6 # use model_id here to load the respective checkpoint, e.g.:
7 ckpt = torch.load(f'/path/to/checkpoints/ckpt_{model_id}.pt')
8
9 traker = TRAKer(model=model,
10 task='image_classification',
11 train_set_size=len(ds_train))
12
13 traker.load_checkpoint(ckpt, model_id=model_id)
14 for batch in loader_train:
15 traker.featurize(batch=batch, ...)
16 traker.finalize_features(model_ids=[model_id])
17
18 traker.start_scoring_checkpoint(exp_name=..., checkpoint=ckpt, model_id=model_id, ...)
19 for batch in loader_val:
20 traker.score(batch=batch, ...)
21
22 # This will be called from gather.py instead.
23 # scores = traker.finalize_scores()
24
25if __name__ == "__main__":
26 parser = ArgumentParser()
27 parser.add_argument('--model_id', required=True, type=int)
28 args = parser.parse_args()
29 main(args.model_id)
2. Run featurize in parallel#
Now we can run the above script script in parallel with a run.sbatch.
Here is a minimal example:
#!/bin/bash
#SBATCH --nodes=1
#SBATCH --cpus-per-task=8
#SBATCH --gres=gpu:a100:1
#SBATCH --array=0-9
#SBATCH --job-name=trak
MODEL_ID=$SLURM_ARRAY_TASK_ID
python featurize_and_score.py --model_id $MODEL_ID
The above script will submit 10 jobs in parallel or us: this is specified by the
#SBATCH array=0-9 command. Each job will pass in the job ID as a model
ID for TRAK. To learn more about the SBATCH, check out
SLURMs docs.
Note that on line 16 of the example featurize_and_score.py above, we
call finalize_features() with model_ids=[model_id]. This is
important — if we don’t specify this, TRAK by default attempts to
finalize the features for all model_ids (checkpoints) in the
save_dir of the current TRAKer instance.
Running
sbatch run.sbatch
in the terminal will populate the specified save_dir with all
intermediate results we need to compute the final TRAK scores.
3. Gather final scores#
The only thing left to do is call TRAKer.finalize_scores(). This method
combines the scores across checkpoints (think of it as a gather).

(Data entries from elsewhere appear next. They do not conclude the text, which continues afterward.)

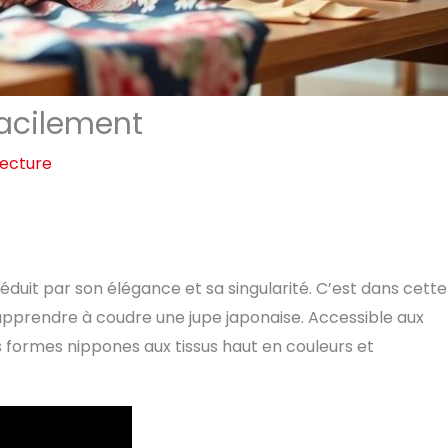
facilement
lecture
 séduit par son élégance et sa singularité. C’est dans cette
apprendre à coudre une jupe japonaise. Accessible aux
s formes nippones aux tissus haut en couleurs et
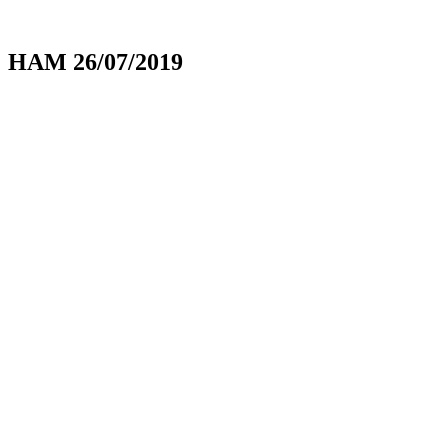
HAM 26/07/2019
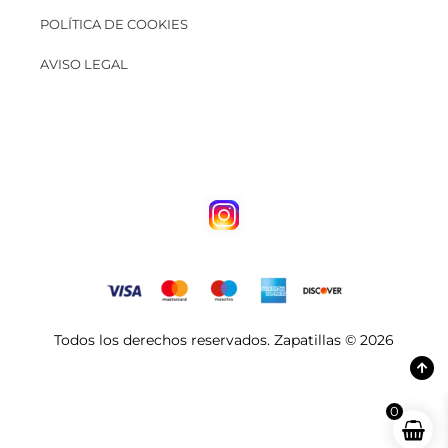
POLÍTICA DE COOKIES
AVISO LEGAL
Todos los derechos reservados. Zapatillas © 2026
0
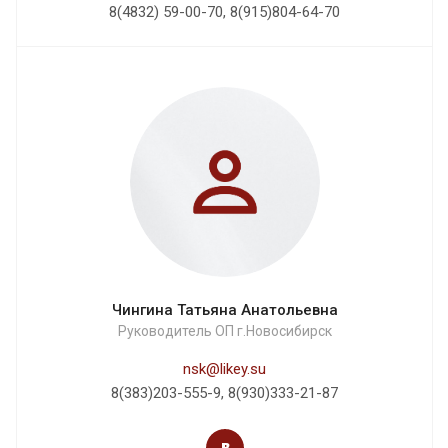
8(4832) 59-00-70, 8(915)804-64-70
Чингина Татьяна Анатольевна
Руководитель ОП г.Новосибирск
nsk@likey.su
8(383)203-555-9, 8(930)333-21-87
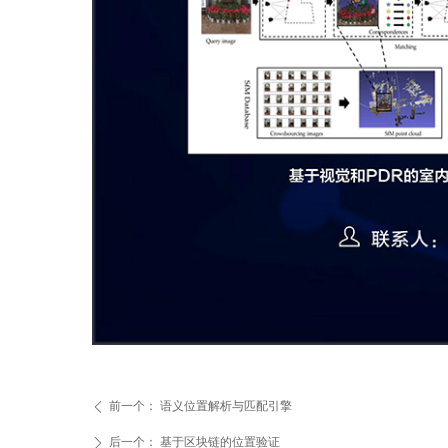
前一个：
语义位置解析与匹配引擎
ꄴ
后一个：
基于区块链的位置验证
ꄲ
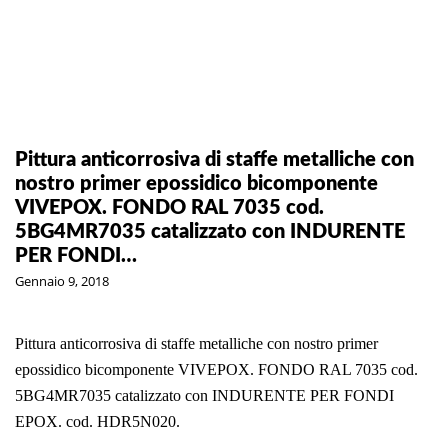
Pittura anticorrosiva di staffe metalliche con
nostro primer epossidico bicomponente
VIVEPOX. FONDO RAL 7035 cod.
5BG4MR7035 catalizzato con INDURENTE
PER FONDI…
Gennaio 9, 2018
Pittura anticorrosiva di staffe metalliche con nostro primer
epossidico bicomponente VIVEPOX. FONDO RAL 7035 cod.
5BG4MR7035 catalizzato con INDURENTE PER FONDI
EPOX. cod. HDR5N020.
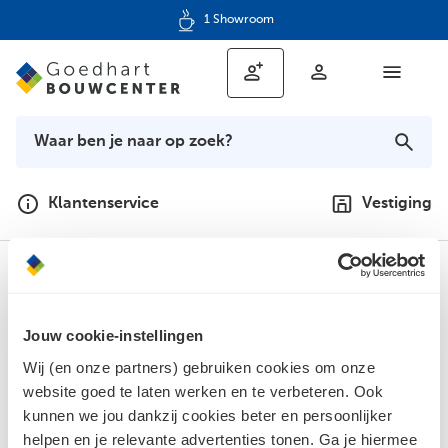
1 Showroom
Klantenservice
Vestiging
Meld je aan voor de nieuwsbrief en
blijf op de hoogte
Jouw cookie-instellingen
Wij (en onze partners) gebruiken cookies om onze
Jouw e-mailadres
website goed te laten werken en te verbeteren. Ook
kunnen we jou dankzij cookies beter en persoonlijker
helpen en je relevante advertenties tonen. Ga je hiermee
Aanmelden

This is what gather.py will do:
from trak import TRAKer
model = ...
traker = TRAKer(model=model, task='image_classification', ...)
scores = traker.finalize_scores(exp_name=...)
That’s it!
Note
Ease of parallelization was a priority for us when we designed TRAK.
The above example uses SLURM to achieve parallelization but is
definitely not the only option — for example, you should have no problems
integrating TRAK with torch distributed.